Tuesday, 20 April 2010

Debate Review: Is Biblical Christianity a Religion of Peace (Daniel Scot Vs Nadir Ahmed) by Yahya Snow

Daniel Scot’s opening statement was difficult to follow and seemed to lack a structured flow. His opening statement was something out of a preacher’s manual, quite literally the man was preaching Christianity rather than producing an opening statement related to the debate topic. He veered off topic and became embroiled in a lengthy dig at Islam.
The man focussed his attention on spiritual peace rather than the material peace which was the subject of the debate.

Scot, a very, very slow starter, eventually got round to the inevitable and got to the point of bringing Jesus as evidence that Christianity is a religion of peace. Sadly we had to wait for the last few moments of the opening statement to hear him bring a quote which won the debate for Pastor Daniel Scot and all right-minded individuals; whoever lives by the sword dies by the sword. Sadly, most of us would have dozed off by then.

Scot’s presentation style is certainly a cure for insomnia, he was simply reading his presentation from a screen. He lacked charisma, bereft of a shift in tone and was all too wanting of a shift in inflexion. He was simply monotone.

Nadir Ahmed’s opening statement began with admonishing Scot for veering off topic. Ahmed subsequently proceeded to address Scot’s points on Islam. He then left the moral high ground and descended in a butchered chaos that only Nadir Ahmed can bring.

Ahmed wastes no time getting stuck into Chrisitianity, clearly the man still had a bee in his bonnet from his previous debate with Shamoun. Ahmed seemed to be motivated by a personal agenda and emulsifies his presentation with a less than sincere sounding apology to the Christians if they find it “offensive”, he somehow tries to justify and pacify any potential hurt Christian feelings by spouting “ I hope you entertatin it (my presentation) because we entertained a lot of tough questions about Islam”; it seemed Ahmed was in the mood for revenge, did he get his revenge?

Well, he threw everything, including the kitchen sink at the Bible and this was a premeditated attack. Ahmed did not hold back, he opened and manipulated the Old Testament to the hilt. He had no regard for the venue (a church) or a predominantly Christian audience. Disresctful!

Ominously he declares “ I don’t want to misrepresent t#what the Bible teaches" but then proceed to butcher it with his bogus exegesis. He brings up various passages and misses the fact that they are descriptive passages rather than prescriptive passages.
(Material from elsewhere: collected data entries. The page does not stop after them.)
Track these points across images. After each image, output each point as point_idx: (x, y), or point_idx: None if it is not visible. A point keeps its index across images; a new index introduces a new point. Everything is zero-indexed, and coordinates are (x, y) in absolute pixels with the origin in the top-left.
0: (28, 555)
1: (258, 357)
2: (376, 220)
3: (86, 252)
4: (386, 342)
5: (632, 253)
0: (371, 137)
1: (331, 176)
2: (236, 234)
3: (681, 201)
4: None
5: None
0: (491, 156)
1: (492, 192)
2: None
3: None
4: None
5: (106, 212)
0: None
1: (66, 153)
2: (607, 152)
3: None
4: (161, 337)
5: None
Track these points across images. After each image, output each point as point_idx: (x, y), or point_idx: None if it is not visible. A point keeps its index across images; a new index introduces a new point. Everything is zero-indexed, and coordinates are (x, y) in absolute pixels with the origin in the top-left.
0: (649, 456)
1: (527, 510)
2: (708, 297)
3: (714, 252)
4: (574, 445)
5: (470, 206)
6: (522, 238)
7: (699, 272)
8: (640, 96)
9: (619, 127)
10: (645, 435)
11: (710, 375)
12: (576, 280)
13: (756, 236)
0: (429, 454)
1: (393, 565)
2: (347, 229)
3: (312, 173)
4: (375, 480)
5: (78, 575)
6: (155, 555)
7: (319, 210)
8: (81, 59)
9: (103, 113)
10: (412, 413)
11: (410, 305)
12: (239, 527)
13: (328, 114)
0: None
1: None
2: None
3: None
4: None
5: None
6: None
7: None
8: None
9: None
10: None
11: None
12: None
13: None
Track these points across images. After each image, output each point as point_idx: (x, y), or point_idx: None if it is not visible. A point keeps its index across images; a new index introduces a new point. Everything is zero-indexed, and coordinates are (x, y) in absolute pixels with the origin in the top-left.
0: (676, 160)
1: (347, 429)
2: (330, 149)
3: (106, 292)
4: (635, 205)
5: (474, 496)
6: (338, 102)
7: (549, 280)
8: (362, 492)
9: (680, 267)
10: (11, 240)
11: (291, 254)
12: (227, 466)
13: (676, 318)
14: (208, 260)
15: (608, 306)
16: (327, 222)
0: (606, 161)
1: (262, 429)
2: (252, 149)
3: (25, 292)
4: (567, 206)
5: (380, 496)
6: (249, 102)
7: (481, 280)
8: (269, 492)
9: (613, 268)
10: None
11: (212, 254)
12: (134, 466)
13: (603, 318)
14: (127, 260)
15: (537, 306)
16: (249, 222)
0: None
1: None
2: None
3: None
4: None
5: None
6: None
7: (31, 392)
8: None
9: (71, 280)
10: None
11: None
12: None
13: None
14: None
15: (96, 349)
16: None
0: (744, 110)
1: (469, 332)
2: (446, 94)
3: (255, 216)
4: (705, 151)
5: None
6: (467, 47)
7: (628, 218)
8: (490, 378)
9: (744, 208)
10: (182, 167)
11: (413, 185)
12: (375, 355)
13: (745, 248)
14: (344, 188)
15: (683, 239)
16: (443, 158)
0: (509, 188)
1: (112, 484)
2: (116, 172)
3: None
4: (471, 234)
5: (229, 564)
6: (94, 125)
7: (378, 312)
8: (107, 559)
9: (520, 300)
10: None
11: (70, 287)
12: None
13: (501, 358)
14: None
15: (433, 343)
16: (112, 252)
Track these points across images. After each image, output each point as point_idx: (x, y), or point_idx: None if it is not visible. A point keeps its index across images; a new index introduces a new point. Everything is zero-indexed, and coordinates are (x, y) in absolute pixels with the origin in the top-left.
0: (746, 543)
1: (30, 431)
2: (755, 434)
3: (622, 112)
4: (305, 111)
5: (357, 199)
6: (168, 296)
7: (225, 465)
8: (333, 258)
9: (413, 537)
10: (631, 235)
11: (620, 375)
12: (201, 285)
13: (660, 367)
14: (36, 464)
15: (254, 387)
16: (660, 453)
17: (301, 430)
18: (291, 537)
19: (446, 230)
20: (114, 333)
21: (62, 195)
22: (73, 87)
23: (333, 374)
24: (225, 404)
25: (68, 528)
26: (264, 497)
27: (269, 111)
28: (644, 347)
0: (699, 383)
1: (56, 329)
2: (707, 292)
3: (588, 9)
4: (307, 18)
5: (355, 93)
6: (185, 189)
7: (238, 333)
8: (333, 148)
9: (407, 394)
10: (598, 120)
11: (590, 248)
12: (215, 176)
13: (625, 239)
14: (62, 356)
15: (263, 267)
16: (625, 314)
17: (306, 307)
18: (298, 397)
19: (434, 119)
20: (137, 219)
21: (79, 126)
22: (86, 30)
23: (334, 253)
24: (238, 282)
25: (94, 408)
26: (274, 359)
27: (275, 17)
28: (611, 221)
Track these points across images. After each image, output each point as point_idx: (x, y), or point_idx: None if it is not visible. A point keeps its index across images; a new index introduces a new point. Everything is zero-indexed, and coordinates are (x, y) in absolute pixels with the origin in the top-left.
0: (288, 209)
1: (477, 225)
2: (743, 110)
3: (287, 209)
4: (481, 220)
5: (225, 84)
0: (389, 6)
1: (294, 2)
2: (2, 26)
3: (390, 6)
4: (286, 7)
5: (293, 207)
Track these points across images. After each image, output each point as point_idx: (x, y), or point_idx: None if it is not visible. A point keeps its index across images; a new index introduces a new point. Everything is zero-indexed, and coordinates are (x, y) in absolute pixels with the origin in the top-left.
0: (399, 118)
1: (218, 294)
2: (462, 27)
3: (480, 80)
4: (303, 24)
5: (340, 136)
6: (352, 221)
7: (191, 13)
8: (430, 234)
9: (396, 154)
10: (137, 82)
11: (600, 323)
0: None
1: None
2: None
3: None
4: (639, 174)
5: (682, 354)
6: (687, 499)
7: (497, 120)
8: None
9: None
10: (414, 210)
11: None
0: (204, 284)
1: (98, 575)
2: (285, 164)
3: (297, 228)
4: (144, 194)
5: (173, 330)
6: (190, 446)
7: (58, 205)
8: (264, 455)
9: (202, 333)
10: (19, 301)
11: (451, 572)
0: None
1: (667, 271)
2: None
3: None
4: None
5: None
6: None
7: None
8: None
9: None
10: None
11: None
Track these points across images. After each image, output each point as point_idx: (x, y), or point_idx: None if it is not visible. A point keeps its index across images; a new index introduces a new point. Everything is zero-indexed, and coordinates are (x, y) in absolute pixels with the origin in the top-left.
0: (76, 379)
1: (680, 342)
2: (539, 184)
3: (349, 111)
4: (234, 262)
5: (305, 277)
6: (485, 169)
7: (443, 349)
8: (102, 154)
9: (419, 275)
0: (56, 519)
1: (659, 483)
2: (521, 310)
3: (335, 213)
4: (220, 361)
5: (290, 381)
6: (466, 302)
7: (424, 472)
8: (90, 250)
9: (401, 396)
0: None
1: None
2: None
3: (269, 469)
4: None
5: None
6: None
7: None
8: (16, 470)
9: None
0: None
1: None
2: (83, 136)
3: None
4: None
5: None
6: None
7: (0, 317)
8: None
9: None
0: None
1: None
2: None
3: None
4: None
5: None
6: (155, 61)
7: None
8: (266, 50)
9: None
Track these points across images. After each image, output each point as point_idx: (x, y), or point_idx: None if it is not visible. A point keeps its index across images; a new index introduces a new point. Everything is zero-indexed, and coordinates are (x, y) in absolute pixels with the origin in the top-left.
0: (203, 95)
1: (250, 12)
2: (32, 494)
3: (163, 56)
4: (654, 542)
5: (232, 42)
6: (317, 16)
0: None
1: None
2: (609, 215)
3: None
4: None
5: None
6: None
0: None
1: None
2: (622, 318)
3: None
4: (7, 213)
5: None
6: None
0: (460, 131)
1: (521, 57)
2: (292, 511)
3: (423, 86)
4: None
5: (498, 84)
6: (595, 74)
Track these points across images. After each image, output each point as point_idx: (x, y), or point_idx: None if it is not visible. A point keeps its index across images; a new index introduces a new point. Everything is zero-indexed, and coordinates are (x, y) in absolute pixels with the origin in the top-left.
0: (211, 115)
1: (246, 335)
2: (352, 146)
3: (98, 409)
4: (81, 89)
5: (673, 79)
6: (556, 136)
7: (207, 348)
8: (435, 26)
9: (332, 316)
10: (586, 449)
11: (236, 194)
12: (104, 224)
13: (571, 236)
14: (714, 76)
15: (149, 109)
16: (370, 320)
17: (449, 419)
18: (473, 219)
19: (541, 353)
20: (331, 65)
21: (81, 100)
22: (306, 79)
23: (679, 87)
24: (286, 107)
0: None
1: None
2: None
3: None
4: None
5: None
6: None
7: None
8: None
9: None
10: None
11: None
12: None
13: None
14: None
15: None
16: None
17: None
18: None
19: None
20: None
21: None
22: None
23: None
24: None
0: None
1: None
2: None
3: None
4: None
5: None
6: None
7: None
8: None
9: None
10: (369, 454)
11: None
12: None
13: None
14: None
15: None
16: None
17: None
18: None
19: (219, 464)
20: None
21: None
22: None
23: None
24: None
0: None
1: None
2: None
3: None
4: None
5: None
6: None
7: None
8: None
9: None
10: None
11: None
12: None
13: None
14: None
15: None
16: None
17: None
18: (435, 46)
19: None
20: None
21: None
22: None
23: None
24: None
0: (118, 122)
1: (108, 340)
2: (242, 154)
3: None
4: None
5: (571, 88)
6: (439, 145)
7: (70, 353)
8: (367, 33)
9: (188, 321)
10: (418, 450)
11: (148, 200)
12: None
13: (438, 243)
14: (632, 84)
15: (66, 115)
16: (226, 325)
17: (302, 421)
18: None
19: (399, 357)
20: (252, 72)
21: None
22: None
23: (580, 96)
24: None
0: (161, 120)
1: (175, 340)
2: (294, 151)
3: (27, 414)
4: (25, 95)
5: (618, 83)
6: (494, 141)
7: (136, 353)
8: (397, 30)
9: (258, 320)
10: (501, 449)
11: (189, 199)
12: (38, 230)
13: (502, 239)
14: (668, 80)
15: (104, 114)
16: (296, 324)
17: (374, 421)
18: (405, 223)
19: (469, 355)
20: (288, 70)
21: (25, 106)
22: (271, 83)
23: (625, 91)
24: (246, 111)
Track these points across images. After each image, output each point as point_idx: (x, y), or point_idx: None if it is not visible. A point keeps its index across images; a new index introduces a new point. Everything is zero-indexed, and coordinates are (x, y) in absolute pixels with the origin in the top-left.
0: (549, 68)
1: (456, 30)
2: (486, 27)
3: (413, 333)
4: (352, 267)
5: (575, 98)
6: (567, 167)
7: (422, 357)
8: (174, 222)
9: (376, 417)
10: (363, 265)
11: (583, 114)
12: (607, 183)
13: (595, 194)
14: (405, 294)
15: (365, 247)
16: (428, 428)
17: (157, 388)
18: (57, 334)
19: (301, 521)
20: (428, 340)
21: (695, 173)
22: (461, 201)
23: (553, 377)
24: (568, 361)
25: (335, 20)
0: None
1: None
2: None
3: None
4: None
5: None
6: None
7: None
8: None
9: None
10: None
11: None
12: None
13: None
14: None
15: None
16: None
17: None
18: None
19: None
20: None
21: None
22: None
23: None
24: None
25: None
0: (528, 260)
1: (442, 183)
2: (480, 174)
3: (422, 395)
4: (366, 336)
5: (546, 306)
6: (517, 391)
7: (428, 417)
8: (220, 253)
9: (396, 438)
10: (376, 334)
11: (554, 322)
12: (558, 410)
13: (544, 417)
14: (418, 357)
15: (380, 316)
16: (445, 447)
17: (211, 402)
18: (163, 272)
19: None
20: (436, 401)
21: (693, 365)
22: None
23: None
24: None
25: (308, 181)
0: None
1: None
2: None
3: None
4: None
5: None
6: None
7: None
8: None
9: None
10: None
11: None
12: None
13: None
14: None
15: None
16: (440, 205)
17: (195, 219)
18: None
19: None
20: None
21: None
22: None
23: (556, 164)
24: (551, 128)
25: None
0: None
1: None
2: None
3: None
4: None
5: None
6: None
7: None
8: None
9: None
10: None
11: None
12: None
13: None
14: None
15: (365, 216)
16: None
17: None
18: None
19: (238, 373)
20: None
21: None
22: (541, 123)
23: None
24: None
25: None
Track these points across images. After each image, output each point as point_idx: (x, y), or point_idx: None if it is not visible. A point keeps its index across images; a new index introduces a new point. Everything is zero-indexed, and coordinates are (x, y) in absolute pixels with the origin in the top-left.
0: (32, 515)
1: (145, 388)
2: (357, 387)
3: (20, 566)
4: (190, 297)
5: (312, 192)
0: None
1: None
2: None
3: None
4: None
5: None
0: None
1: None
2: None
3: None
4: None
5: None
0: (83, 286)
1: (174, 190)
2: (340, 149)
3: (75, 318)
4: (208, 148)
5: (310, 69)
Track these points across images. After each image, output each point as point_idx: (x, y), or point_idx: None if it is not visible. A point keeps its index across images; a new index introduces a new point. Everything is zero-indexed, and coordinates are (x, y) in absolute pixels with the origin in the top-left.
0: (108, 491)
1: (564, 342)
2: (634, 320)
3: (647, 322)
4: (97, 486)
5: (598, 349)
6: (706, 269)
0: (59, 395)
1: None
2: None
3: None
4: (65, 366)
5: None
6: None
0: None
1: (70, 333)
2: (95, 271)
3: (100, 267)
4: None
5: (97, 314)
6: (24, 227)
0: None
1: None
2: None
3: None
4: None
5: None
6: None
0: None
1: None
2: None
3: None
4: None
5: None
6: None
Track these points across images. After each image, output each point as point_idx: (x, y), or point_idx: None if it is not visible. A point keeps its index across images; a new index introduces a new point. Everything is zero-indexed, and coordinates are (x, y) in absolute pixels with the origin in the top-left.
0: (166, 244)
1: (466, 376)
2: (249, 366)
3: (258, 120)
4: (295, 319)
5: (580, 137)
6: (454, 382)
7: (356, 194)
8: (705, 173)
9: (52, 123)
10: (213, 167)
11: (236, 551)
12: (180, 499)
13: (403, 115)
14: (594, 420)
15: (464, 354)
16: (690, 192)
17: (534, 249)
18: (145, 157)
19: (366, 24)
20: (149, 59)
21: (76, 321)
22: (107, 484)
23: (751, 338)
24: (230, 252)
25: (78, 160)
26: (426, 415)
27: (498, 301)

The rest of the debate followed this pattern; Nadir, in his animated style pressed Scot with his straw man arguments and shock value whilst Scot incompetently attempted to answer.

Essentially the debate was a waste of time; nobody learnt anything new from the debate, it was a silly debate topic as everybody (except Nadir) knew Christianity was a religion of peace before and after the debate

It was obvious Scot was a Pastor thrust into the debate arena whilst it was clear Nadir Ahmed was far more experienced. Nadir Ahmed picked the wrong debate topic, he was presented with a lamb (Scot) but unfortunately for Ahmed, due to the debate topic, he was not presented with a knife.

If Nadir had debated him on the Trinity then we would all be discussing a resounding victory and seeing Nadir as a hero rather than being resuscitated due to the coma inducing nature of it all.

Scot was hopelessly inept and was only saved by the fact that it was obvious Christianity is a religion of peace.
Ahmed, clearly the more skilled debater was never going to convince us that Christianity is not a religion of peace.

No religion is inherently violent and all religions espouse peace including Christianity. A silly debate topic. I would link to the debate but I care for your sanity and time.